Appeal to help Sri Lankan sisters who survived suicide pact

Consulate urges philanthropists to aid young women who are now in police custody

The hotel apartment building in Sharjah from which the head of the family took the fatal plunge.
Image CreditAghaddir Ali/Gulf News

Dubai: The Sri Lankan Consulate in Dubai has appealed to community members and other philanthropists to support two sisters who survived a family suicide pact in Sharjah.

The sisters, identified as R.I., 17, and Y.I., 27, were found lying in a pool of blood while their parents and brother were found dead at a hotel apartment on August 29.

The younger sister told Gulf News that the financially broken family with no valid visas had decided to end their lives after they lost the 19-year-old boy due to lack of medical attention following an epileptic attack two days earlier.

The sisters and their mother, who later bled to death, had allegedly got their wrists slashed by the father who later jumped to his death.

On Monday, sources said the sisters, who had been under treatment at Ebrahim Hamad Obaidalla Hospital in Ras Al Khaimah, have been shifted to the custody of Sharjah Police for further investigation since they are the only witnesses in the case.

Confirming this, the Sri Lankan Consulate said the mission has appealed to the community members to support the young women once they are out after the completion of investigation and legal formalities.

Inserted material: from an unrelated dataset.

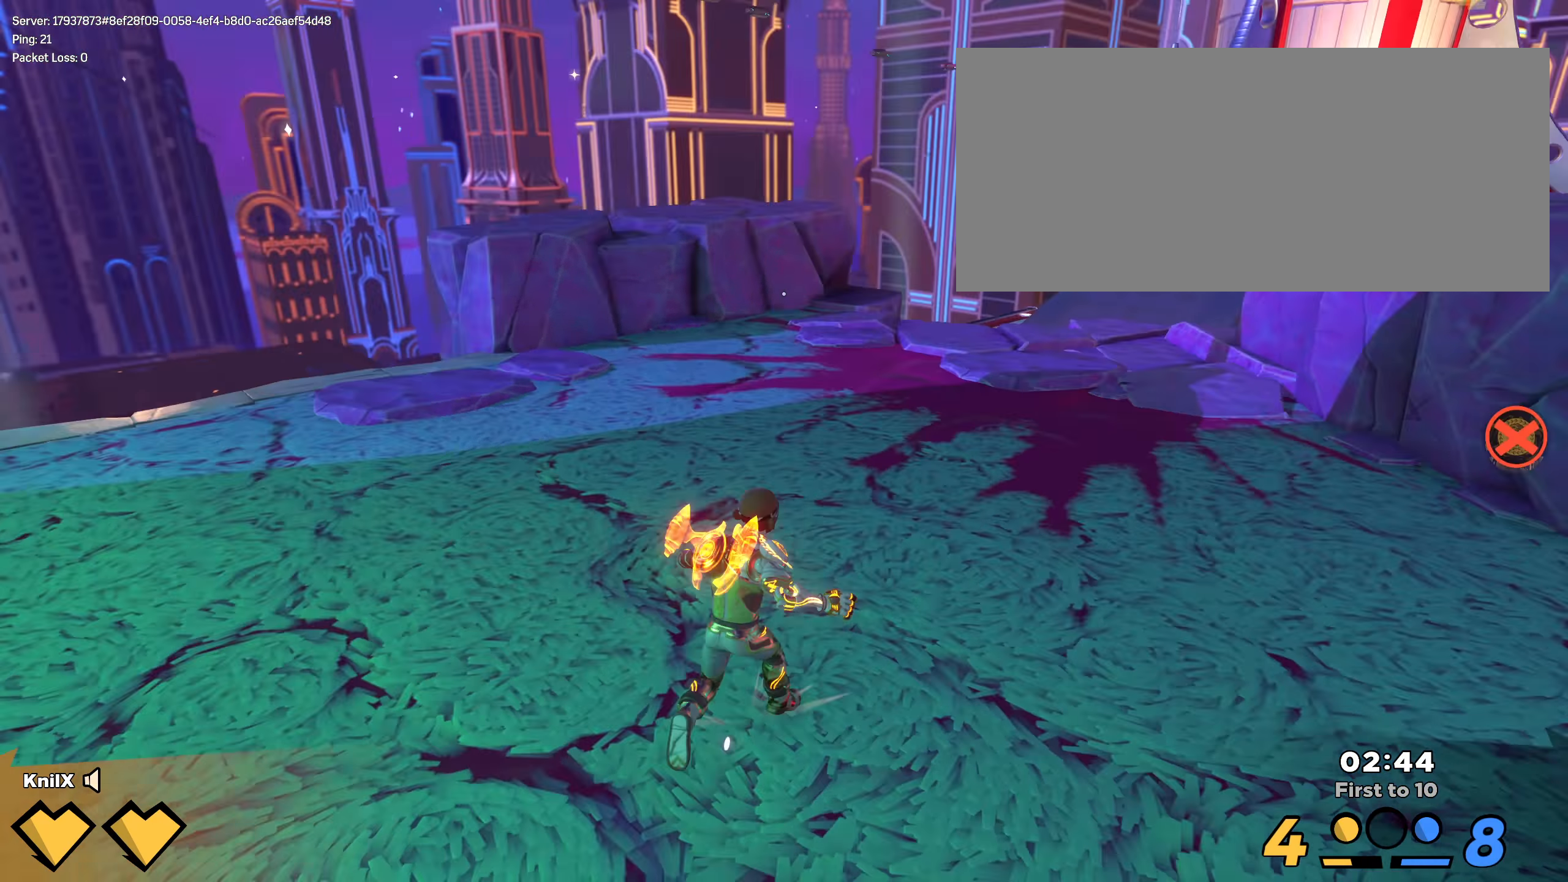
{"keys": ["a", "shift", "w"], "mouse": [], "events": [[16, "d", "up"], [325, "a", "down"]]}
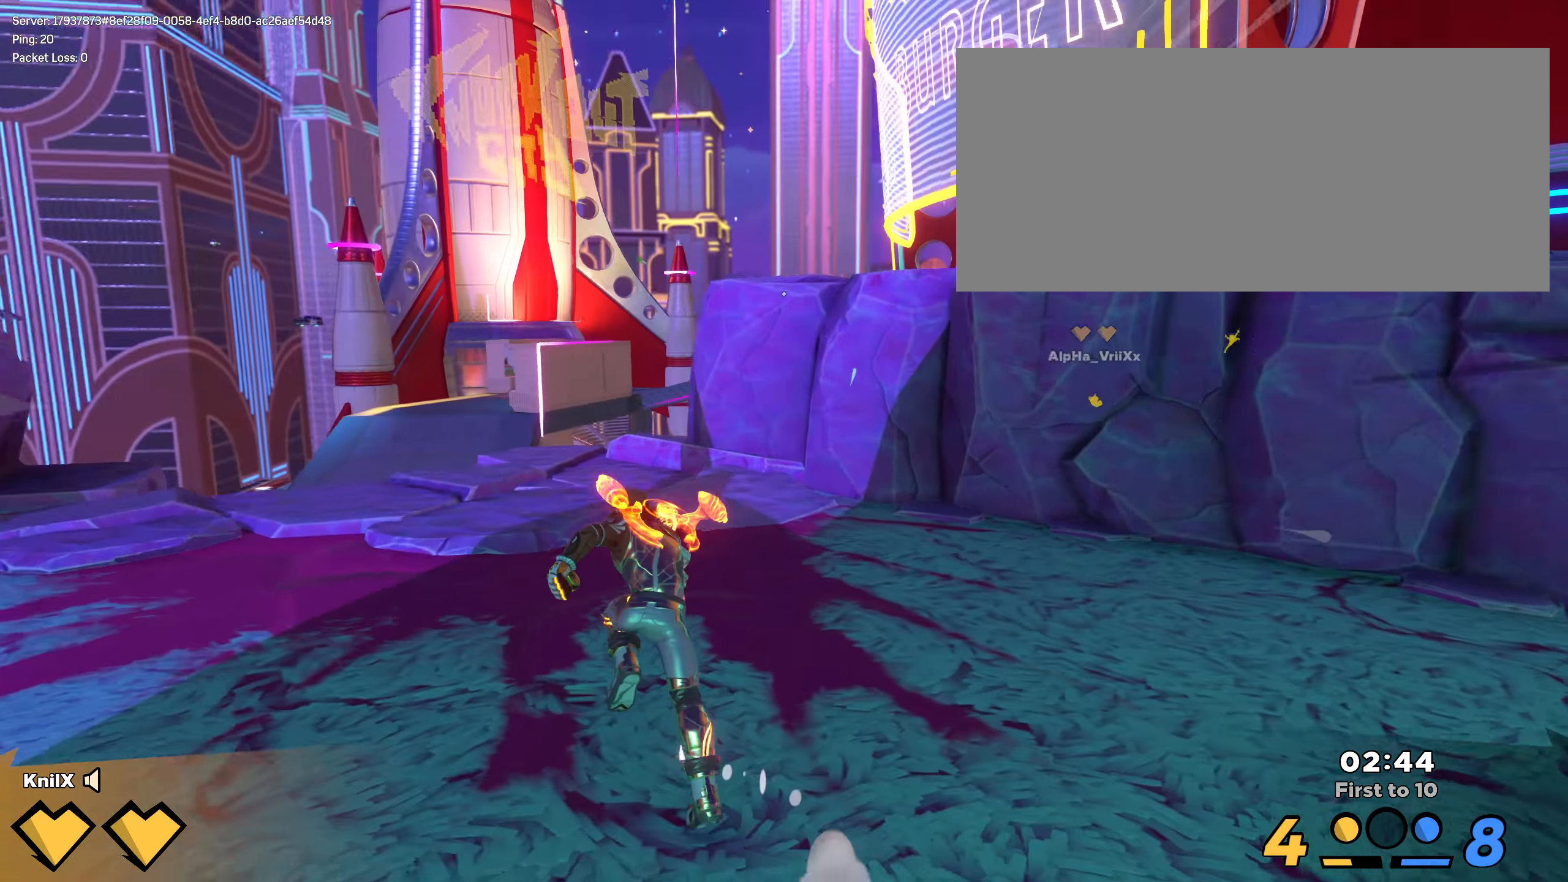
{"keys": ["q", "s", "shift"], "mouse": [], "events": [[100, "w", "up"], [175, "s", "down"], [225, "space", "down"], [350, "space", "up"], [383, "q", "down"], [433, "a", "up"]]}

“We would like to offer them all the support to repatriate them if they wish to go back to Sri Lanka,” a spokesperson of the mission said.

“However, we do not know if they wish to continue here since they have lived most of their lives here. In that case, we need to support them for their livelihood.”

For this, he said the mission would like the community members to offer their support directly to the sisters or through the Sri Lankan Welfare Association (Sahana), licensed by the Community Development Authority in Dubai.

“We will also check with the Dubai Foundation for Women and Children about the possibility of sheltering the girls if needed,” the spokesperson said.

He hoped that someone would offer a job to the elder sister so that the both can sustain their lives.

Upul Gamage, the president of Sahana, said the association had also spread the word about the need to support the two survivors. “It looks like the family was living an isolated life. Nobody has come forward saying they knew them or they were family friends. We have no information from schools or teachers saying they knew the kids,” said Gamage.

He said the association has a common fund which is limited. “It is used mainly for some critically ill patients to pay part of their bills and for arranging their air tickets. So we are requesting the community to support the girls.”

He added that the bodies of the deceased parents and son, kept in the police morgue, are likely to be buried here.